The club, which Perlstein also likes to call “the VC cartel,” is the group of life sciences-focused venture capital firms clustered in Boston and San Francisco that these days tend to incubate companies themselves before committing tens of millions of dollars in funding.

That fundraising experience has forced Perlara to be scrappier and more creative, ­Perlstein says. And when things feel tough, he says, he takes a step back and thinks, “This is exactly the journey that our PerlQuest partners in every rare disease make.”

In addition to the struggle of raising a child with a rare and often fatal disease, Perlara’s partner families must climb a similarly steep path to a treatment. Their journey often starts with finding other families in the same position, then figuring out the science and possible therapeutic avenues, and finally, scraping together the money to fund drug development.

“They basically have to stumble to figure it all out,” Perlstein says. “I feel like ultimately Perlara is a reflection of our partners.” In the end, Perlara was able to bring in $7.4 million in its first formal round of financing, which closed a year ago

. The company also secured 10 PerlQuests, providing what Perlstein calls “a bona fide pipeline and portfolio” that covers a wide range of genetically driven diseases, including chronic pancreatitis, lysosomal storage disorders, and disorders of glycosylation and deglycosylation.

Next for Perlstein will be proving his corporate strategy is sustainable. Among the tests will be showing his model organism platform can indeed generate drugs more efficiently than traditional small-molecule screens. And while Perlara researchers quickly found a lead in their first program, a compound for Niemann-Pick disease type C that led to the partnership with Novartis, the challenge will be repeating that success for other rare diseases.
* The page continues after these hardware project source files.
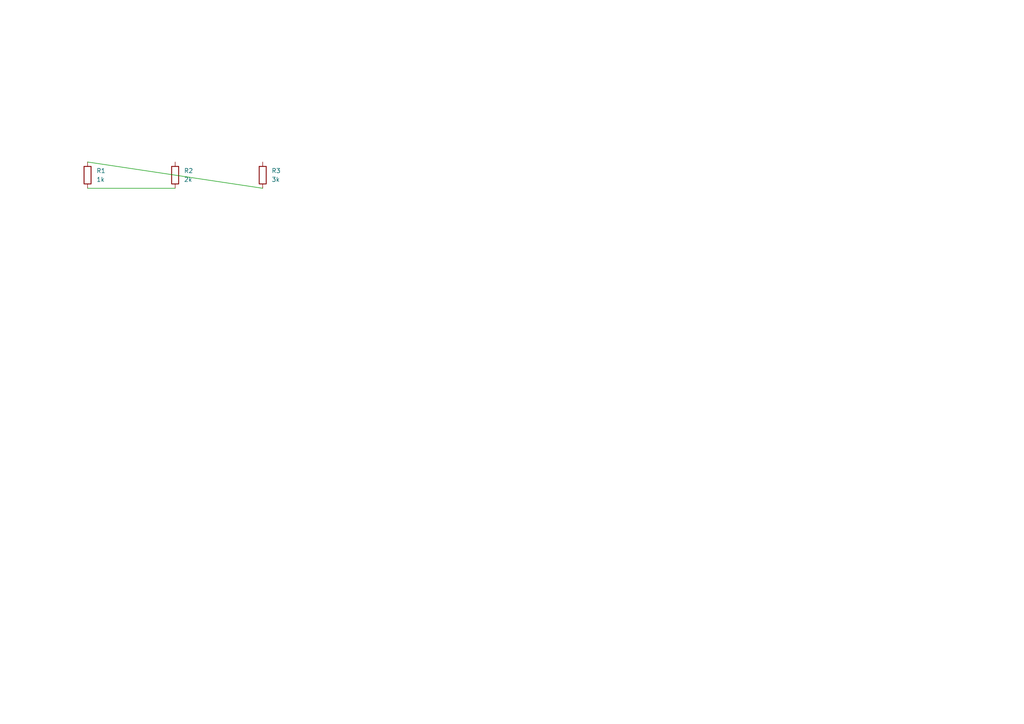
<source format=kicad_sch>
(kicad_sch
	(version 20250114)
	(generator "eeschema")
	(generator_version "9.0")
	(uuid "23cf9449-4d04-4e01-a2ce-2ab15d371ddd")
	(paper "A4")
	(title_block
		(title "Direct Routing Demo")
	)
	
	(symbol
		(lib_id "Device:R")
		(at 25.4 50.8 0)
		(unit 1)
		(exclude_from_sim no)
		(in_bom yes)
		(on_board yes)
		(dnp no)
		(fields_autoplaced yes)
		(uuid "44d5747c-e262-4a35-91ea-34ef05c8e7de")
		(property "Reference" "R1"
			(at 27.94 49.5299 0)
			(effects
				(font
					(size 1.27 1.27)
				)
				(justify left)
			)
		)
		(property "Value" "1k"
			(at 27.94 52.0699 0)
			(effects
				(font
					(size 1.27 1.27)
				)
				(justify left)
			)
		)
		(pin "1"
			(uuid "df3c2101-f4fb-4d6f-a34d-ae176a59bf29")
		)
		(pin "2"
			(uuid "907a4829-5f85-40df-a949-ba21059a431c")
		)
		(instances
			(project "Direct Routing Demo"
				(path "/23cf9449-4d04-4e01-a2ce-2ab15d371ddd"
					(reference "R1")
					(unit 1)
				)
			)
		)
	)
	(symbol
		(lib_id "Device:R")
		(at 50.8 50.8 0)
		(unit 1)
		(exclude_from_sim no)
		(in_bom yes)
		(on_board yes)
		(dnp no)
		(fields_autoplaced yes)
		(uuid "c6eda438-306d-45f9-9b35-97d870bd911b")
		(property "Reference" "R2"
			(at 53.34 49.5299 0)
			(effects
				(font
					(size 1.27 1.27)
				)
				(justify left)
			)
		)
		(property "Value" "2k"
			(at 53.34 52.0699 0)
			(effects
				(font
					(size 1.27 1.27)
				)
				(justify left)
			)
		)
		(pin "1"
			(uuid "320f0794-c855-4022-9627-36fab2a49803")
		)
		(pin "2"
			(uuid "a3d76848-320b-4569-9e25-90a070f3ec70")
		)
		(instances
			(project "Direct Routing Demo"
				(path "/23cf9449-4d04-4e01-a2ce-2ab15d371ddd"
					(reference "R2")
					(unit 1)
				)
			)
		)
	)
	(symbol
		(lib_id "Device:R")
		(at 76.2 50.8 0)
		(unit 1)
		(exclude_from_sim no)
		(in_bom yes)
		(on_board yes)
		(dnp no)
		(fields_autoplaced yes)
		(uuid "41ecdf68-e261-4d8b-8159-1556d621b89f")
		(property "Reference" "R3"
			(at 78.74 49.5299 0)
			(effects
				(font
					(size 1.27 1.27)
				)
				(justify left)
			)
		)
		(property "Value" "3k"
			(at 78.74 52.0699 0)
			(effects
				(font
					(size 1.27 1.27)
				)
				(justify left)
			)
		)
		(pin "1"
			(uuid "e13d2752-5053-495e-b683-d9e4a622cfa4")
		)
		(pin "2"
			(uuid "cf6f76b1-7087-4233-a8fd-c55387feefd7")
		)
		(instances
			(project "Direct Routing Demo"
				(path "/23cf9449-4d04-4e01-a2ce-2ab15d371ddd"
					(reference "R3")
					(unit 1)
				)
			)
		)
	)
	(wire
		(pts
			(xy 25.4 46.99) (xy 76.2 54.61)
		)
		(stroke
			(width 0)
			(type default)
		)
		(uuid "d175d235-23d9-4780-b26d-51dad57d4761")
	)
	(wire
		(pts
			(xy 25.4 54.61) (xy 50.8 54.61)
		)
		(stroke
			(width 0)
			(type default)
		)
		(uuid "a7a5cc2b-e0cb-4e1f-8b5c-f27c97efc8c8")
	)
	(sheet_instances
		(path "/"
			(page "1")
		)
	)
	(embedded_fonts no)
)

</source>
Just as critical as scientific success is finding financially viable development paths as programs mature. Diseases that affect just a few dozen or a few hundred people still need clinical trials. That’s an expensive proposition, even for patient groups that manage to raise money to support the development of a drug candidate.

“We’ve revised our thinking on commercialization paths” in the past year, Perlstein says. Rather than pursue licensing deals with larger biotech firms, the company wants to work with patient advocacy groups to spin off drug candidates as new companies or jointly fund their clinical development.

As his company faces its next critical steps, Perlstein still finds himself playing the role of rabble-rouser on social media. Rather than targeting academia, this time he’s targeting industry for the insular way it funds and rears companies. But even as he stirs the pot with his tweets, he says it’s time for the spotlight to shift to what he and his team have built.

“I hope the company has moved beyond this phase where it’s about me,” Perlstein says, “because it really isn’t.”